━━ Records provided

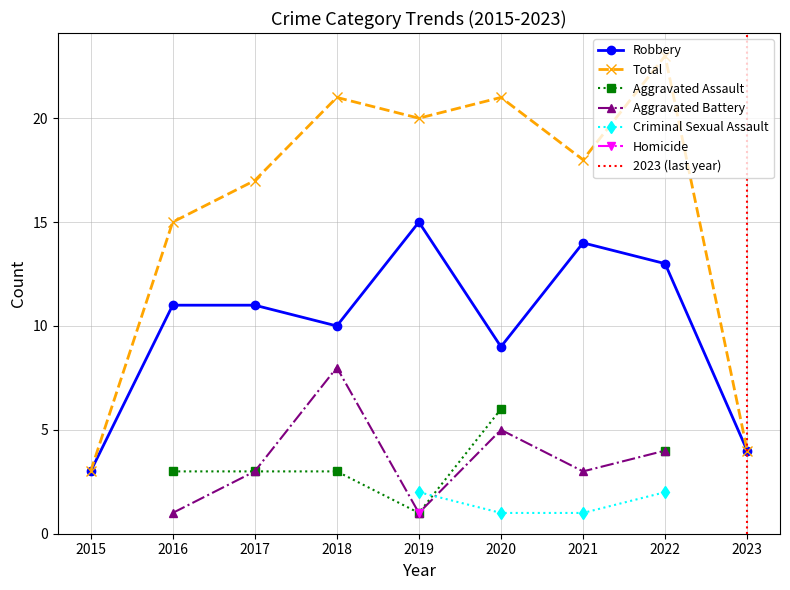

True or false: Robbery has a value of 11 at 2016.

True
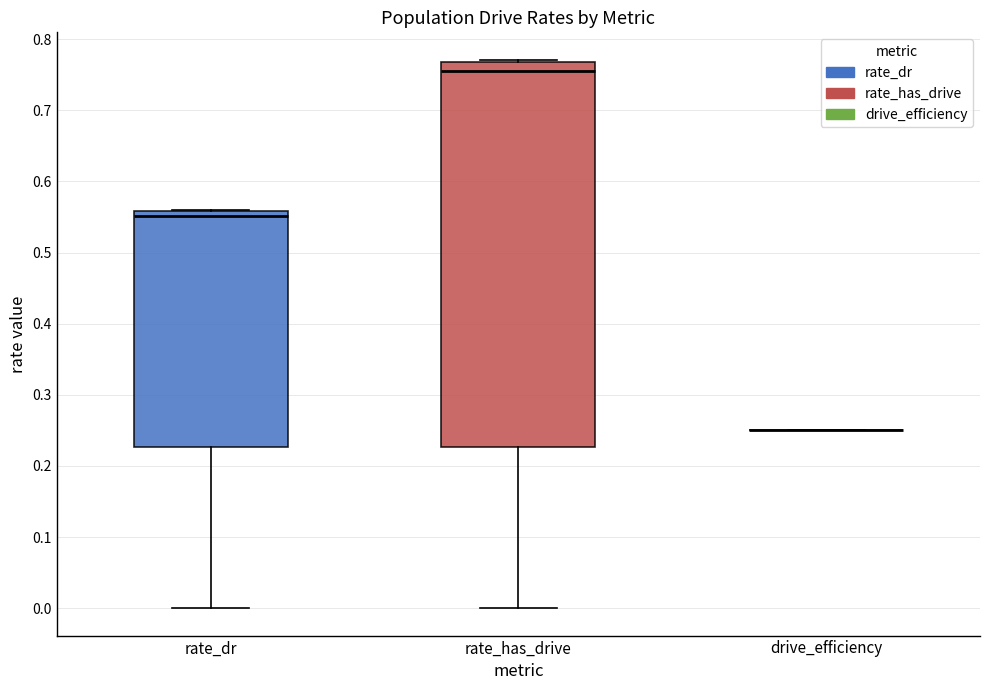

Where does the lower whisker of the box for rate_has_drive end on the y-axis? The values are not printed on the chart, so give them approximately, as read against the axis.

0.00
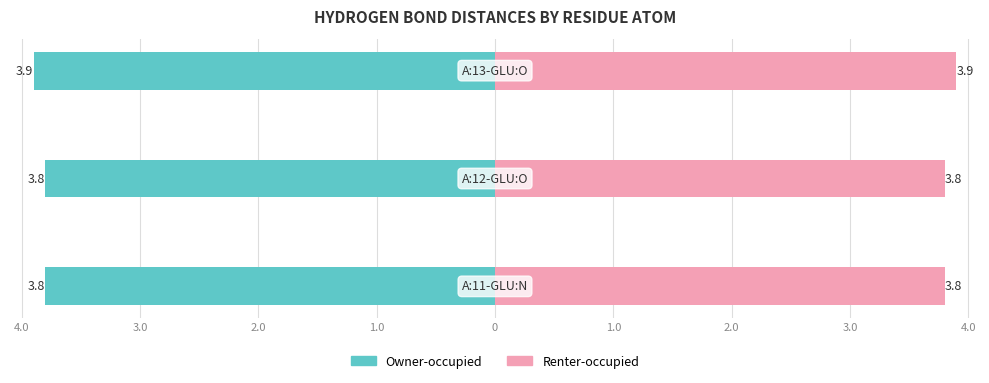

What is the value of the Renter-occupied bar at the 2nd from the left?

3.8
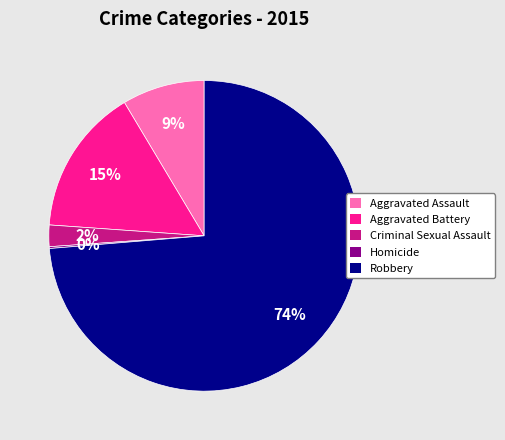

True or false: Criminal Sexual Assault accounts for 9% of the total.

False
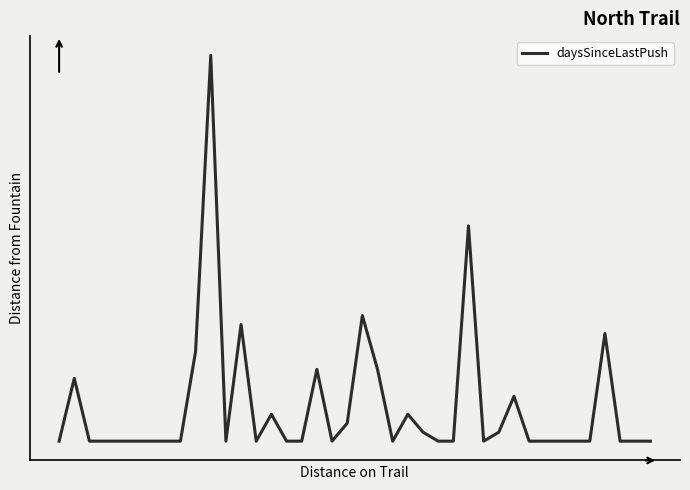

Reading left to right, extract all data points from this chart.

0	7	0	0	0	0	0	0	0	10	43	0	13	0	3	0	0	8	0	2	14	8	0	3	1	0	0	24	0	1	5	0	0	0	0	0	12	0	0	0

━━━━

- [How to complete this task]: Recast the listing above as a Markdown table with the columns Row and Line, giving each non-blank line its own numbered row. Leave out the picture lines.

- [Result]:
| Row | Line |
|---|---|
| 1 | True or false: Robbery has a value of 11 at 2016. |
| 2 | True |
| 3 | Where does the lower whisker of the box for rate_has_drive end on the y-axis? The values are not printed on the chart, so give them approximately, as read against the axis. |
| 4 | 0.00 |
| 5 | What is the value of the Renter-occupied bar at the 2nd from the left? |
| 6 | 3.8 |
| 7 | True or false: Criminal Sexual Assault accounts for 9% of the total. |
| 8 | False |
| 9 | Reading left to right, extract all data points from this chart. |
| 10 | 0	7	0	0	0	0	0	0	0	10	43	0	13	0	3	0	0	8	0	2	14	8	0	3	1	0	0	24	0	1	5	0	0	0	0	0	12	0	0	0 |